FISH (Fluorescence in situ Hybridization)

FISH (Fluorescence in situ Hybridization)

Radha Rani Sawami^1*, Vaishali Pareek¹, Nitesh Jat¹, Anju Kumari¹, Yashmita Shekhawat¹  

¹Department of Animal Genetics and Breeding, College of Veterinary and Animal Science, Bikaner, RAJUVAS

*Corresponding author: radharani7737156601@gmail.com

INTRODUCTION

• FISH is a cytogenetic technique that uses fluorescent probes that bind to only those parts of the chromosome with a high degree of sequence complementarities.
• Is used  to  detect  and  localize  the  presence  or  absence  of specific  DNA  sequences  on  chromosomes  affixed  to  a microscope slide .
• Fluorescence microscopy can be used to find out where the fluorescent probe is bound to the chromosomes.

PRINCIPLE:

• The basic principle involved is hybridization of nuclear DNA either interphase cells or of metaphase chromosomes affixed to a microscopic slide, with a nucleic acid probe.
• A DNA probe is tagged with a fluorescent marker. The probe and target DNA are denatured, and the probe is allowed to hybridize with the target. The fluorescent tag is then detected with a fluorescent microscope.

..............................

_Prompt 1_.
Rewrite the bullet in the FISH overview that begins "A DNA probe is tagged" as a short list of steps, keeping its main facts.
_Prompt 2_.
Answer these questions from the FISH overview:
(a) What kind of microscopy shows where the fluorescent probe is bound to the chromosomes?
(b) Which department are the authors from?
(c) According to the principle section, what two forms of nuclear DNA can be hybridized with the probe?

Dataset entries
..............................

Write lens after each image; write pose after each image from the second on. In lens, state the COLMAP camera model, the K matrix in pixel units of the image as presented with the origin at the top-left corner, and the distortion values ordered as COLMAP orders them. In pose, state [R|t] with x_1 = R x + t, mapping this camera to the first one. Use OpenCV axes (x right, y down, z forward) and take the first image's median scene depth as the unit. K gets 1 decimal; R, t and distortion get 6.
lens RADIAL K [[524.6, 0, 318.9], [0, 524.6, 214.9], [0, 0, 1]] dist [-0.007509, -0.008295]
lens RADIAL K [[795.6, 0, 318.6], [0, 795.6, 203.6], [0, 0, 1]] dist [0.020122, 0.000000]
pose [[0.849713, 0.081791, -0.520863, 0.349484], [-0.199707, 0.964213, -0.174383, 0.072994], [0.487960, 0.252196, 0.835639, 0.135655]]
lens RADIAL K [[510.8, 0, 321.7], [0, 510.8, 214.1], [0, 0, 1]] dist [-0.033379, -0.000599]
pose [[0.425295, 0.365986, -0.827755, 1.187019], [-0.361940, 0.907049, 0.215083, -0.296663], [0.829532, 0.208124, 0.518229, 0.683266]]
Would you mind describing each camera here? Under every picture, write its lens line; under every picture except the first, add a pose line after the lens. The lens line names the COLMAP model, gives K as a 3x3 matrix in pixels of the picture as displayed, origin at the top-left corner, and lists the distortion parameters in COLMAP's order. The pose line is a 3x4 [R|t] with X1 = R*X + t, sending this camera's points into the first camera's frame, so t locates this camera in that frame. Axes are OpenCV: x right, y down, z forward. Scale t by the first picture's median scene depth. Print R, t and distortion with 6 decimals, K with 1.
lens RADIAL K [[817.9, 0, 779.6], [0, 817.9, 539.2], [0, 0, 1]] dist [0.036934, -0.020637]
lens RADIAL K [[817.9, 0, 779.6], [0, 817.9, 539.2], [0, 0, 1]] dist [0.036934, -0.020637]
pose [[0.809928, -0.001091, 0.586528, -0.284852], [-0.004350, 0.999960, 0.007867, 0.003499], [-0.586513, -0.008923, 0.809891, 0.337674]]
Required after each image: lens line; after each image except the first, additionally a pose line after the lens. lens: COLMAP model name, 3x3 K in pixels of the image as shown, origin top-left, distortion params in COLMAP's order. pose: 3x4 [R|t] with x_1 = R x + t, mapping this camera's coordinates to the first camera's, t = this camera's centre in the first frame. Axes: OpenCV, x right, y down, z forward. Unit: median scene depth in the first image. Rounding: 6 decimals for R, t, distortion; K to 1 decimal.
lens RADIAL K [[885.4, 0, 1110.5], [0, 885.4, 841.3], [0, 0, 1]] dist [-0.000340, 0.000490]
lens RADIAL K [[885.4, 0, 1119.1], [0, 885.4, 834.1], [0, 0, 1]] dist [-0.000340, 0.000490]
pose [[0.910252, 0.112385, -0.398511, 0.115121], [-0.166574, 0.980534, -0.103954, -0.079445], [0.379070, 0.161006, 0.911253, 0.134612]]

..............................

_Response box 1_.
- Tag a DNA probe with a fluorescent marker.
- Denature the probe and the target DNA.
- Let the probe hybridize with the target.
- Detect the fluorescent tag with a fluorescent microscope.

_Response box 2_.
(a) Fluorescence microscopy.
(b) The Department of Animal Genetics and Breeding, College of Veterinary and Animal Science, Bikaner, RAJUVAS.
(c) The DNA of interphase cells or of metaphase chromosomes affixed to a microscope slide.